Kitapta da, sergide de bugüne kadar bilmediğiniz, görmediğiniz pek çok yeni bilgi ve belgeyle karşılaşacağımızı garanti ediyor Oral. Çünkü bir edebiyat tutkunu olmasının yanı sıra o bir matematikçi ve daha önce kanıtlanmış teoremler yerine her daim ‘yenilerin’ peşine düşüyor.
Sergi, 2 Mayıs – 22 Haziran 2019 tarihleri arasında. Küratörlüğü Haluk Oral yapmış, koleksiyonları o bir araya getirmiş ancak, serginin tasarımı Emre Senan’a ait.

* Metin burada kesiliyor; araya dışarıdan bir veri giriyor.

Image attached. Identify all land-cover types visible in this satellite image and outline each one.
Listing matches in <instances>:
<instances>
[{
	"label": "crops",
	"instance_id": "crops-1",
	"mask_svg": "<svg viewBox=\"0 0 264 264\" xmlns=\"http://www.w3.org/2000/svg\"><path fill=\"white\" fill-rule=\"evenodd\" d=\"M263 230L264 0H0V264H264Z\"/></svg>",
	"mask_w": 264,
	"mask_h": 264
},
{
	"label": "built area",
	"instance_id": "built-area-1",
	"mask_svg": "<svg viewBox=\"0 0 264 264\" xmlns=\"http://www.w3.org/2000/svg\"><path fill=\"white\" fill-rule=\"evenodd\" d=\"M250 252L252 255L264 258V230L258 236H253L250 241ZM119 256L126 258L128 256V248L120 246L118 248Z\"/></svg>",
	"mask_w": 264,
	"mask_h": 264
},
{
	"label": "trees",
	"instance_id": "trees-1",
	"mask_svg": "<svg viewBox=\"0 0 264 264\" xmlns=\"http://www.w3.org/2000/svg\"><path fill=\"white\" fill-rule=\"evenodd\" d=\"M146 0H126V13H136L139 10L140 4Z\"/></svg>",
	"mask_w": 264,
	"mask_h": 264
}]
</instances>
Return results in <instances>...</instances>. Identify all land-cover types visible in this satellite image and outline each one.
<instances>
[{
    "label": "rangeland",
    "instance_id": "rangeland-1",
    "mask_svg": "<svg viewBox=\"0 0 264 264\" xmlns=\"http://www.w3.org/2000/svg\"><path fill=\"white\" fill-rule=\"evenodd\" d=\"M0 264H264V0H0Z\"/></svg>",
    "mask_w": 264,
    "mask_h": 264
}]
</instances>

Senan’ın bir öğrencisi Eda Çağıl Çağlarırmak’ın hazırladığı çizimler de sergide Nâzım Hikmet’in yolculuğunu daha kolay izlememizi sağlıyor. Hatta öyle ki, o çizimlerle ayrı bir kitap olması gerektiğini düşünüyorum.
Prof. Dr. Haluk Oral ile dev kütüphaneler ve tahminimce binlerce kitabın olduğu, kimi tavladan kazandığı önemli sanatçıların yağlı boya tablolarıyla bezeli evinde buluştuk; kedisi Edibe’nin eşliğinde çokça sergiden, az biraz kitaptan, yetmese de iyi gelecek kadar Nâzım Hikmet’ten konuştuk… Buyrunuz…
- Serginin küratörlüğü yaparken kitapla paralel mi gittiniz? Nâzım Hikmet’in hangi dönemini ön plana çıkardınız?
Aşağı yukarı kitapla paralel gitti diyebiliriz. Kitap, Nâzım Hikmet’in doğumundan çok daha önceki bir dönemden, 1840’lı yıllardan, ailesiyle başlıyor. Sonrasında da Nazım Hikmet’in yurtdışına gidene kadar yani 1951’e kadarki dönemi ağırlıklı. Yurtdışına gittikten sonraki döneme ait sadece bir iki olaydan bahsediyorum. Kitabın ve serginin ismi bizim yapmak istediğimizle çok uyumlu. Nazım Hikmet’in Yolculuğu… Hem gerçek anlamda, hem diğer anlamda bir yolculuk.
- Niye Rusya dönemine kadar olan yılları ele alıyorsunuz?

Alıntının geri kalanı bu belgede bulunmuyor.